So you want to buy a new (old) video game system but can't make up your mind. Your tech head buddy says Xbox, your brother says PlayStation 2, and the grocery clerk says GameCube. How to decide? Well that's what we're here for!
The Contenders:There are three big home video game systems from the last generation: the Sony PlayStation 2, the Microsoft Xbox, and the Nintendo GameCube. They have different strengths and weakness, but I want to stress this up front; they are all quality video game systems. Yes, like cars and shoes, people love to argue about brands, but they really all are quite good.
Sony PlayStation 2
Sony's PlayStation 2 is the big boy on the block. With the most units sold, the most games available, as well as the fact that it can play both DVDs and PlayStation 1 games, the PS 2 is the most popular system out there. It is also the oldest, and therefore has inferior graphics and sound to both the Xbox and GameCube. It also only supports 2 players, whereas the other two systems support 4.
The Xbox offers the best graphics, surround sound, built in hard drive, built in network support, and DVD playback. The Xbox supports 4 players, and it is easily linked to up to four more boxes for 16 player games, it can be taken online as well. Unfortunately the Xbox has the least games out there, and many complained about the size of its original controller. There is a smaller one avaible.
The GameCube offers cutting edge graphics and sound, and four player support. Exclusive games like Mario Sunshine, Metroid Prime, and Star Fox Adventures make this a very popular system, especially with younger gamers. The GameCube is the least expensive system. Unfortunately, it is also the only system that does not play DVD movies. Many people also, mistakenly, think of it a kiddie system.
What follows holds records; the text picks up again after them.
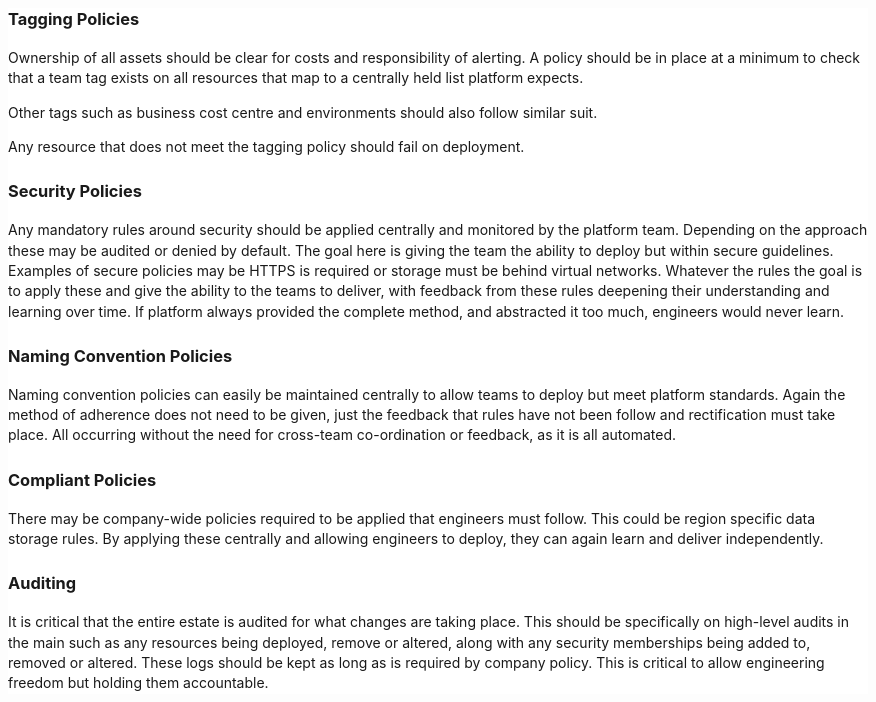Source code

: ### Tagging Policies

Ownership of all assets should be clear for costs and responsibility of alerting. A policy should be in place at a minimum to check that a team tag exists on all resources that map to a centrally held list platform expects.

Other tags such as business cost centre and environments should also follow similar suit.

Any resource that does not meet the tagging policy should fail on deployment.

### Security Policies

Any mandatory rules around security should be applied centrally and monitored by the platform team. Depending on the approach these may be audited or denied by default. The goal here is giving the team the ability to deploy but within secure guidelines. Examples of secure policies may be HTTPS is required or storage must be behind virtual networks. Whatever the rules the goal is to apply these and give the ability to the teams to deliver, with feedback from these rules deepening their understanding and learning over time. If platform always provided the complete method, and abstracted it too much, engineers would never learn.

### Naming Convention Policies

Naming convention policies can easily be maintained centrally to allow teams to deploy but meet platform standards. Again the method of adherence does not need to be given, just the feedback that rules have not been follow and rectification must take place. All occurring without the need for cross-team co-ordination or feedback, as it is all automated.

### Compliant Policies

There may be company-wide policies required to be applied that engineers must follow. This could be region specific data storage rules. By applying these centrally and allowing engineers to deploy, they can again learn and deliver independently.

### Auditing

It is critical that the entire estate is audited for what changes are taking place. This should be specifically on high-level audits in the main such as any resources being deployed, remove or altered, along with any security memberships being added to, removed or altered. These logs should be kept as long as is required by company policy. This is critical to allow engineering freedom but holding them accountable.
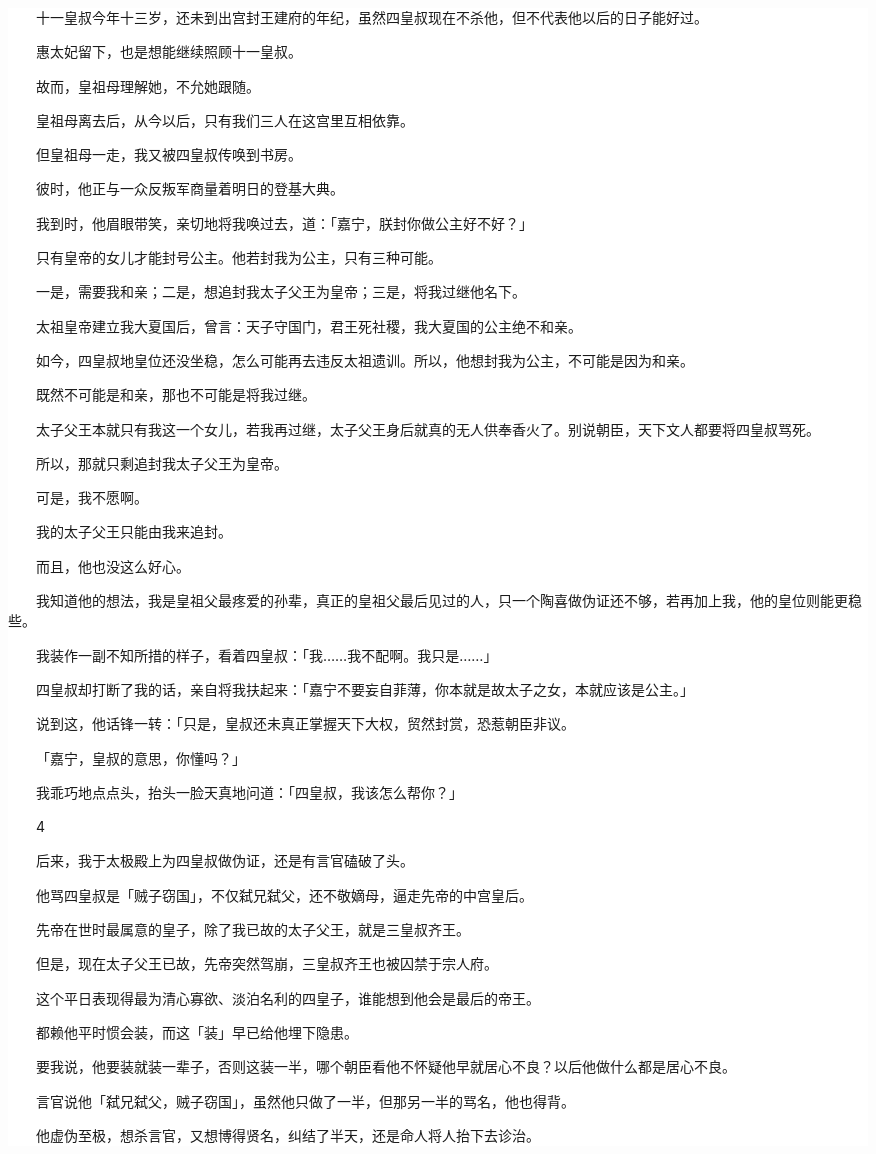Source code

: &emsp;&emsp;十一皇叔今年十三岁，还未到出宫封王建府的年纪，虽然四皇叔现在不杀他，但不代表他以后的日子能好过。  
  
&emsp;&emsp;惠太妃留下，也是想能继续照顾十一皇叔。  
  
&emsp;&emsp;故而，皇祖母理解她，不允她跟随。  
  
&emsp;&emsp;皇祖母离去后，从今以后，只有我们三人在这宫里互相依靠。  
  
&emsp;&emsp;但皇祖母一走，我又被四皇叔传唤到书房。  
  
&emsp;&emsp;彼时，他正与一众反叛军商量着明日的登基大典。  
  
&emsp;&emsp;我到时，他眉眼带笑，亲切地将我唤过去，道：「嘉宁，朕封你做公主好不好？」  
  
&emsp;&emsp;只有皇帝的女儿才能封号公主。他若封我为公主，只有三种可能。  
  
&emsp;&emsp;一是，需要我和亲；二是，想追封我太子父王为皇帝；三是，将我过继他名下。  
  
&emsp;&emsp;太祖皇帝建立我大夏国后，曾言：天子守国门，君王死社稷，我大夏国的公主绝不和亲。  
  
&emsp;&emsp;如今，四皇叔地皇位还没坐稳，怎么可能再去违反太祖遗训。所以，他想封我为公主，不可能是因为和亲。  
  
&emsp;&emsp;既然不可能是和亲，那也不可能是将我过继。  
  
&emsp;&emsp;太子父王本就只有我这一个女儿，若我再过继，太子父王身后就真的无人供奉香火了。别说朝臣，天下文人都要将四皇叔骂死。  
  
&emsp;&emsp;所以，那就只剩追封我太子父王为皇帝。  
  
&emsp;&emsp;可是，我不愿啊。  
  
&emsp;&emsp;我的太子父王只能由我来追封。  
  
&emsp;&emsp;而且，他也没这么好心。  
  
&emsp;&emsp;我知道他的想法，我是皇祖父最疼爱的孙辈，真正的皇祖父最后见过的人，只一个陶喜做伪证还不够，若再加上我，他的皇位则能更稳些。  
  
&emsp;&emsp;我装作一副不知所措的样子，看着四皇叔：「我……我不配啊。我只是……」  
  
&emsp;&emsp;四皇叔却打断了我的话，亲自将我扶起来：「嘉宁不要妄自菲薄，你本就是故太子之女，本就应该是公主。」  
  
&emsp;&emsp;说到这，他话锋一转：「只是，皇叔还未真正掌握天下大权，贸然封赏，恐惹朝臣非议。  
  
&emsp;&emsp;「嘉宁，皇叔的意思，你懂吗？」  
  
&emsp;&emsp;我乖巧地点点头，抬头一脸天真地问道：「四皇叔，我该怎么帮你？」  
  
&emsp;&emsp;4  
  
&emsp;&emsp;后来，我于太极殿上为四皇叔做伪证，还是有言官磕破了头。  
  
&emsp;&emsp;他骂四皇叔是「贼子窃国」，不仅弑兄弑父，还不敬嫡母，逼走先帝的中宫皇后。  
  
&emsp;&emsp;先帝在世时最属意的皇子，除了我已故的太子父王，就是三皇叔齐王。  
  
&emsp;&emsp;但是，现在太子父王已故，先帝突然驾崩，三皇叔齐王也被囚禁于宗人府。  
  
&emsp;&emsp;这个平日表现得最为清心寡欲、淡泊名利的四皇子，谁能想到他会是最后的帝王。  
  
&emsp;&emsp;都赖他平时惯会装，而这「装」早已给他埋下隐患。  
  
&emsp;&emsp;要我说，他要装就装一辈子，否则这装一半，哪个朝臣看他不怀疑他早就居心不良？以后他做什么都是居心不良。  
  
&emsp;&emsp;言官说他「弑兄弑父，贼子窃国」，虽然他只做了一半，但那另一半的骂名，他也得背。  
  
&emsp;&emsp;他虚伪至极，想杀言官，又想博得贤名，纠结了半天，还是命人将人抬下去诊治。  
  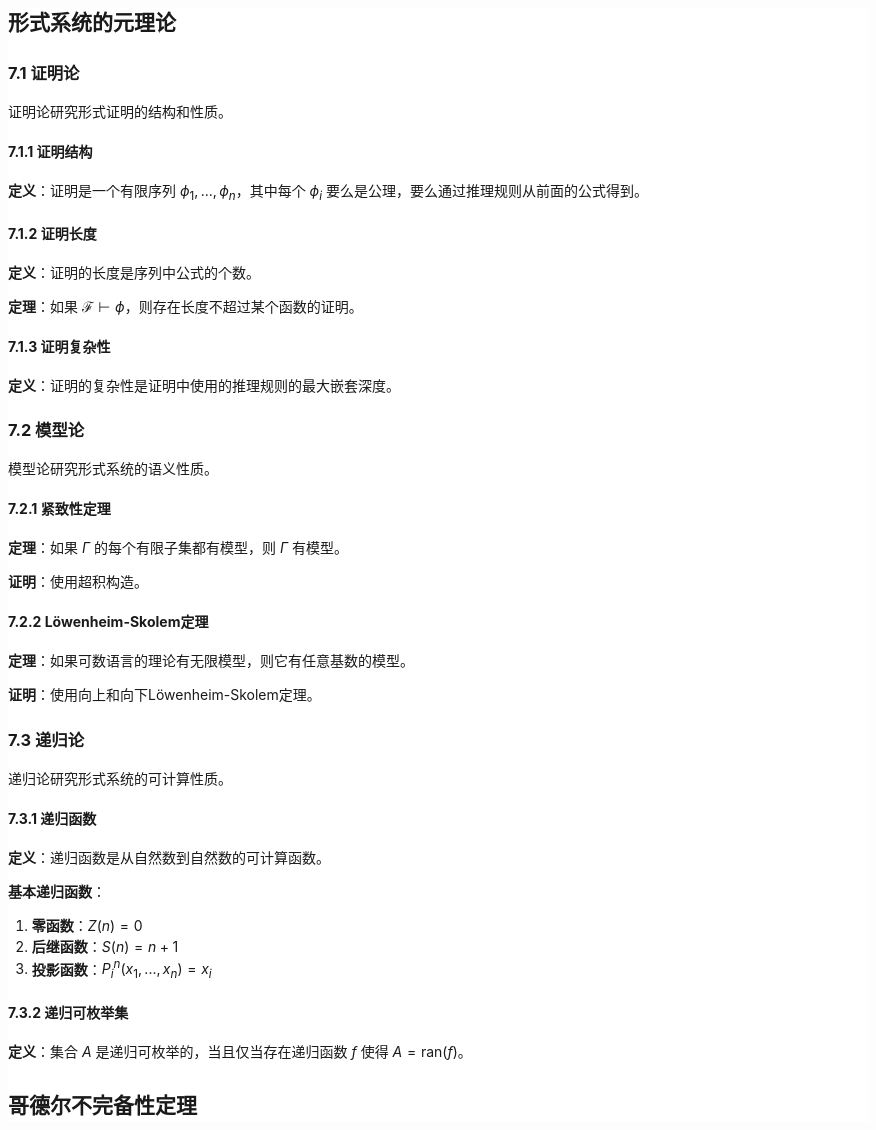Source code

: ## 形式系统的元理论

### 7.1 证明论

证明论研究形式证明的结构和性质。

#### 7.1.1 证明结构

**定义**：证明是一个有限序列 $\phi_1, ..., \phi_n$，其中每个 $\phi_i$ 要么是公理，要么通过推理规则从前面的公式得到。

#### 7.1.2 证明长度

**定义**：证明的长度是序列中公式的个数。

**定理**：如果 $\mathcal{F} \vdash \phi$，则存在长度不超过某个函数的证明。

#### 7.1.3 证明复杂性

**定义**：证明的复杂性是证明中使用的推理规则的最大嵌套深度。

### 7.2 模型论

模型论研究形式系统的语义性质。

#### 7.2.1 紧致性定理

**定理**：如果 $\Gamma$ 的每个有限子集都有模型，则 $\Gamma$ 有模型。

**证明**：使用超积构造。

#### 7.2.2 Löwenheim-Skolem定理

**定理**：如果可数语言的理论有无限模型，则它有任意基数的模型。

**证明**：使用向上和向下Löwenheim-Skolem定理。

### 7.3 递归论

递归论研究形式系统的可计算性质。

#### 7.3.1 递归函数

**定义**：递归函数是从自然数到自然数的可计算函数。

**基本递归函数**：

1. **零函数**：$Z(n) = 0$
2. **后继函数**：$S(n) = n + 1$
3. **投影函数**：$P_i^n(x_1, ..., x_n) = x_i$

#### 7.3.2 递归可枚举集

**定义**：集合 $A$ 是递归可枚举的，当且仅当存在递归函数 $f$ 使得 $A = \text{ran}(f)$。

## 哥德尔不完备性定理
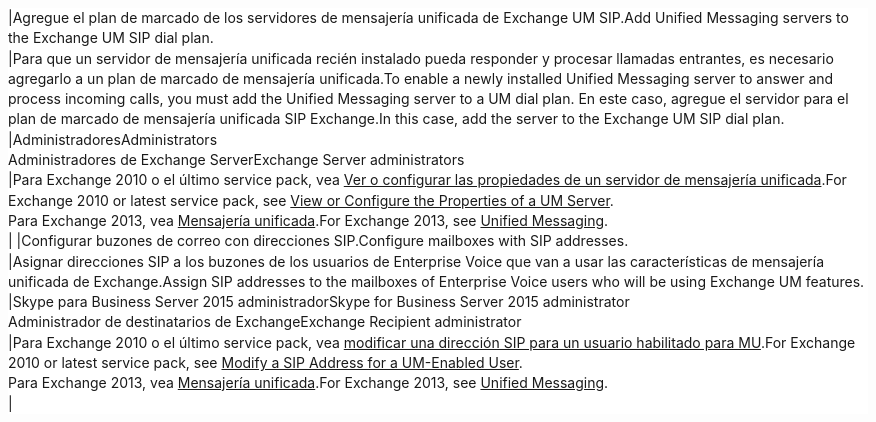 |<span data-ttu-id="6f0a4-153">Agregue el plan de marcado de los servidores de mensajería unificada de Exchange UM SIP.</span><span class="sxs-lookup"><span data-stu-id="6f0a4-153">Add Unified Messaging servers to the Exchange UM SIP dial plan.</span></span>  <br/> |<span data-ttu-id="6f0a4-154">Para que un servidor de mensajería unificada recién instalado pueda responder y procesar llamadas entrantes, es necesario agregarlo a un plan de marcado de mensajería unificada.</span><span class="sxs-lookup"><span data-stu-id="6f0a4-154">To enable a newly installed Unified Messaging server to answer and process incoming calls, you must add the Unified Messaging server to a UM dial plan.</span></span> <span data-ttu-id="6f0a4-155">En este caso, agregue el servidor para el plan de marcado de mensajería unificada SIP Exchange.</span><span class="sxs-lookup"><span data-stu-id="6f0a4-155">In this case, add the server to the Exchange UM SIP dial plan.</span></span>  <br/> |<span data-ttu-id="6f0a4-156">Administradores</span><span class="sxs-lookup"><span data-stu-id="6f0a4-156">Administrators</span></span>  <br/> <span data-ttu-id="6f0a4-157">Administradores de Exchange Server</span><span class="sxs-lookup"><span data-stu-id="6f0a4-157">Exchange Server administrators</span></span>  <br/> |<span data-ttu-id="6f0a4-158">Para Exchange 2010 o el último service pack, vea [Ver o configurar las propiedades de un servidor de mensajería unificada](https://go.microsoft.com/fwlink/p/?linkId=268682).</span><span class="sxs-lookup"><span data-stu-id="6f0a4-158">For Exchange 2010 or latest service pack, see [View or Configure the Properties of a UM Server](https://go.microsoft.com/fwlink/p/?linkId=268682).</span></span>  <br/> <span data-ttu-id="6f0a4-159">Para Exchange 2013, vea [Mensajería unificada](https://go.microsoft.com/fwlink/p/?LinkId=266579).</span><span class="sxs-lookup"><span data-stu-id="6f0a4-159">For Exchange 2013, see [Unified Messaging](https://go.microsoft.com/fwlink/p/?LinkId=266579).</span></span>  <br/> |
|<span data-ttu-id="6f0a4-160">Configurar buzones de correo con direcciones SIP.</span><span class="sxs-lookup"><span data-stu-id="6f0a4-160">Configure mailboxes with SIP addresses.</span></span>  <br/> |<span data-ttu-id="6f0a4-161">Asignar direcciones SIP a los buzones de los usuarios de Enterprise Voice que van a usar las características de mensajería unificada de Exchange.</span><span class="sxs-lookup"><span data-stu-id="6f0a4-161">Assign SIP addresses to the mailboxes of Enterprise Voice users who will be using Exchange UM features.</span></span>  <br/> |<span data-ttu-id="6f0a4-162">Skype para Business Server 2015 administrador</span><span class="sxs-lookup"><span data-stu-id="6f0a4-162">Skype for Business Server 2015 administrator</span></span>  <br/> <span data-ttu-id="6f0a4-163">Administrador de destinatarios de Exchange</span><span class="sxs-lookup"><span data-stu-id="6f0a4-163">Exchange Recipient administrator</span></span>  <br/> |<span data-ttu-id="6f0a4-164">Para Exchange 2010 o el último service pack, vea [modificar una dirección SIP para un usuario habilitado para MU](https://go.microsoft.com/fwlink/p/?LinkId=268699).</span><span class="sxs-lookup"><span data-stu-id="6f0a4-164">For Exchange 2010 or latest service pack, see [ Modify a SIP Address for a UM-Enabled User](https://go.microsoft.com/fwlink/p/?LinkId=268699).</span></span>  <br/> <span data-ttu-id="6f0a4-165">Para Exchange 2013, vea [Mensajería unificada](https://go.microsoft.com/fwlink/p/?LinkId=266579).</span><span class="sxs-lookup"><span data-stu-id="6f0a4-165">For Exchange 2013, see [Unified Messaging](https://go.microsoft.com/fwlink/p/?LinkId=266579).</span></span>  <br/> |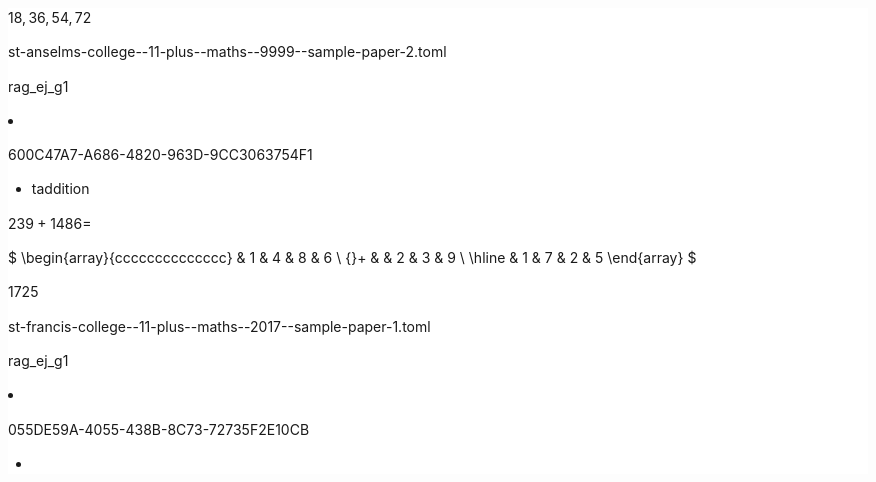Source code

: $18, 36, 54, 72$

</div>
</div>

<div class='papername'>
<p>st-anselms-college--11-plus--maths--9999--sample-paper-2.toml</p>
</div>
<div class='rag'>
<p>rag_ej_g1</p>
</div>
</div>
</li>
<li>
<div class='question_envelope rag_ej_g1 question'>
<div class='uuid'>
<p>600C47A7-A686-4820-963D-9CC3063754F1</p>
</div>
<div class='topics'>
<ul>
<li>
taddition
</li>
</ul>
</div>
<div class='question question'>

$239 + 1486 =$ 

</div>
<div class='workings'>
<div class='working'>

$
\begin{array}{cccccccccccccc}
     &    1     &   4   &   8   &   6 \\
{}+  &          &   2   &   3   &   9 \\
\hline
     &    1     &   7   &   2   &   5
\end{array}
$

</div>
</div>
<div class='answers'>
<div class='answer'>

$1725$

</div>
</div>

<div class='papername'>
<p>st-francis-college--11-plus--maths--2017--sample-paper-1.toml</p>
</div>
<div class='rag'>
<p>rag_ej_g1</p>
</div>
</div>
</li>
<li>
<div class='question_envelope rag_ej_g1 question'>
<div class='uuid'>
<p>055DE59A-4055-438B-8C73-72735F2E10CB</p>
</div>
<div class='topics'>
<ul>
<li>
The Games Speak for ThemselvesUnless you already have another criteria, one of the best ways to decide which system is best for you is to look at the available games. Ask yourself, "which of these games would I actually enjoy playing." One thing to remember is that a number of the 'big' titles, like sports games or games based on movies, will be available on all three systems.
The Bottom LineAs I said in the beginning, all three of the systems are quality systems. In the end I recommend playing each system as well. Most large electronics stores will have demo games set up to try. So even if you think you know which one you want, get in there and give each system a 'test play' before you drop your hard earned cash.